Project Title | Digging into signs: Developing standard annotation practices for cross-linguistic, quantitative analysis of sign language data |
Project Website | www.ru.nl/sign-lang/projects/digging-signs/ |
Start Date | 1 June 2014 |
End Date | 31 May 2015 |
UK Project Manager | Dr. Kearsy Cormier, University College London, Deafness Cognition and Language Research Centre, 49 Gordon Square, London WC1H 0PD, +44 2076798674, k.cormier@ucl..ac.uk |
Project Team | Dr. Onno Crasborn, Radboud University Nijmegen, Department of Linguistics, P.O. Box 9103, NL6500 HD, Nijmegen, The Netherlands, +31 24 3611377; o.crasborn@let.ru.nl |
Lead Institution | University College London |
Project Partners | Radboud University Nijmegen |
Project Plan | http://repository.jisc.ac.uk/5653/ |
Final Report | http://repository.jisc.ac.uk/6061/ |
Summary
For sign languages used by deaf communities, linguistic corpora have until recently been unavailable, due to the lack of a writing system and a written culture in these communities, and the very recent advent of digital video. Recent improvements in video and computer technology have now made larger sign language datasets possible; however, large sign language datasets that are fully machine-readable are still elusive. This is due to two challenges.

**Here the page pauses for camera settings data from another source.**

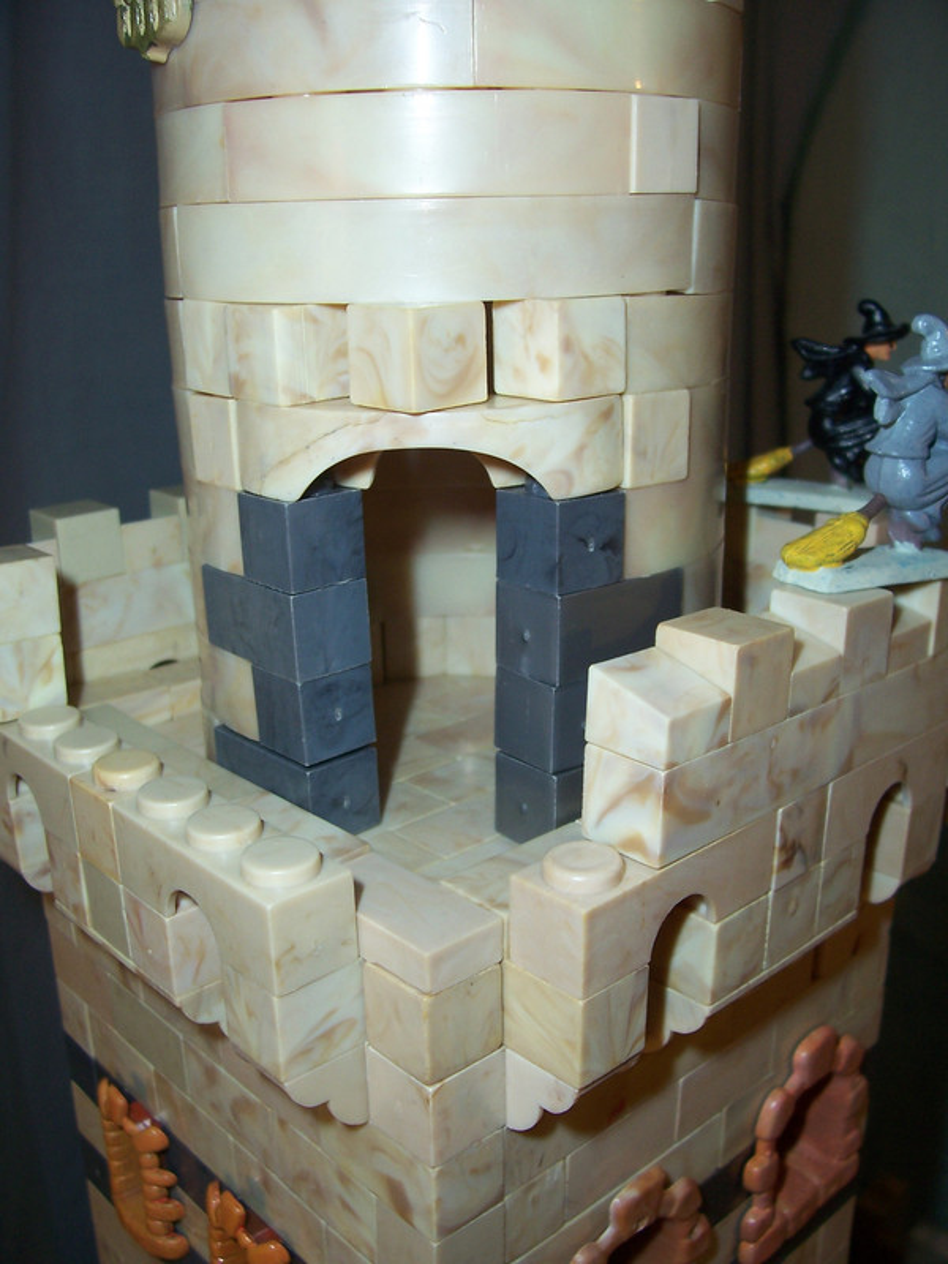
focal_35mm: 34
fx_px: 1242
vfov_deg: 54.0
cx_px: 474
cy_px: 632
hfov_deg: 41.8
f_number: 2.7
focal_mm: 5.6
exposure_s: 1/60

- Inconsistencies that arise when signs are annotated by means of spoken/written language.
- The fact that many parts of signed interaction are not necessarily fully composed of lexical signs (equivalent of words), instead consisting of constructions that are less conventionalised.

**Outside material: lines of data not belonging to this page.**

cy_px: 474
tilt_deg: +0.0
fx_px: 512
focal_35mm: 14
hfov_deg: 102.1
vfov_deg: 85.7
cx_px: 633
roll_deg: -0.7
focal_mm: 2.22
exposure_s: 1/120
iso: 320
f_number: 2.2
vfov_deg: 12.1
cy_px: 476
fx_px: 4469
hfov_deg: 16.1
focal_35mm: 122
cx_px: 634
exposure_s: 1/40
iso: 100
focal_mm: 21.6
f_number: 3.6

As sign language corpus building progresses, the potential for some standards in annotation is beginning to emerge. But there have been no attempts to standardise these practices across corpora, which is required to be able to compare data crosslinguistically.
Objectives
This project has the following aims:
- To develop annotation standards for glosses
- To test their reliability and validity
- To improve current software tools that facilitate a reliable workflow
Together these aims will not only set a standard for the whole field of sign language studies throughout the world but also making significant advances toward two of the world’s largest machine-readable datasets for sign languages.

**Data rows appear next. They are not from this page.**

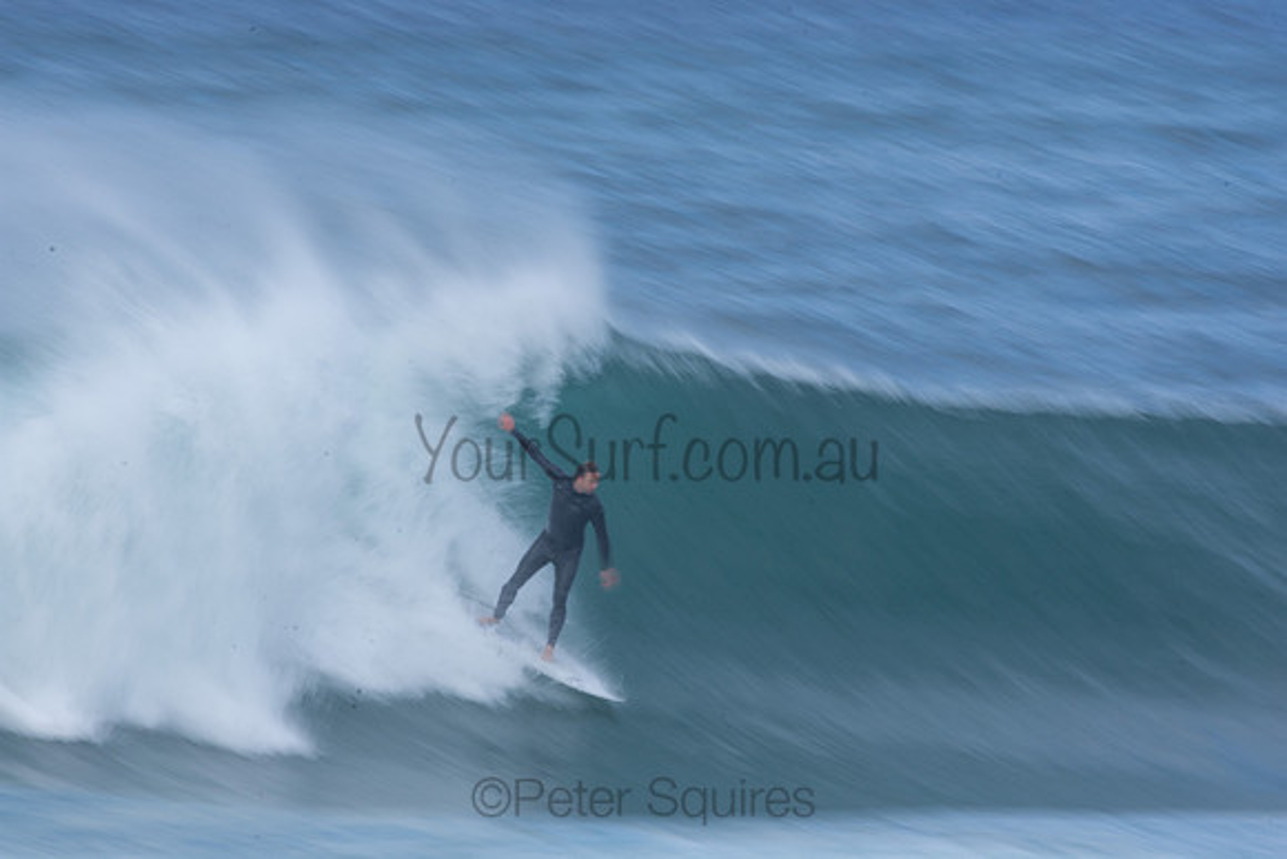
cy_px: 430
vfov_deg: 1.8
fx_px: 26818
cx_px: 644
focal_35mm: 750
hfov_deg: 2.7
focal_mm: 500
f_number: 25
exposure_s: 1/20
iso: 100
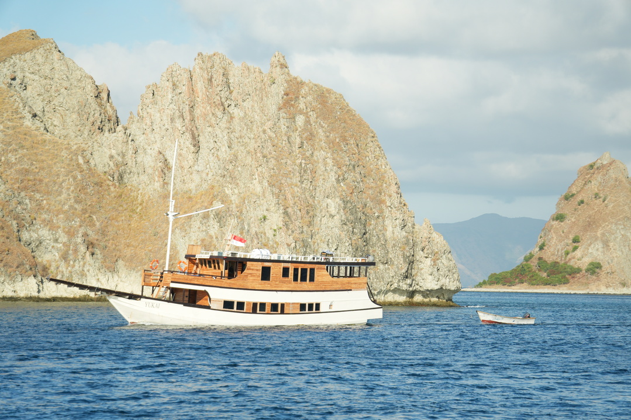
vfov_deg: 11.7
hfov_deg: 17.5
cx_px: 316
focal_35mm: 117
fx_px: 2050
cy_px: 210
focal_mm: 78
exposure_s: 1/800
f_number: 5
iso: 160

Anticipated Outputs and Outcomes
The end product of these protocols – i.e. open access annotated corpora themselves and associated lexicons – will be valuable to a variety of user groups, including linguists, students learning BSL or NGT, and research students as a data source for dissertations. The project also makes possible further work comparing sign languages with other related and unrelated signed and spoken languages elsewhere in the world, and will contribute to our understanding of sign languages and more generally to the characterisation of the human faculty of language, the study of which has been predominantly focused on spoken language.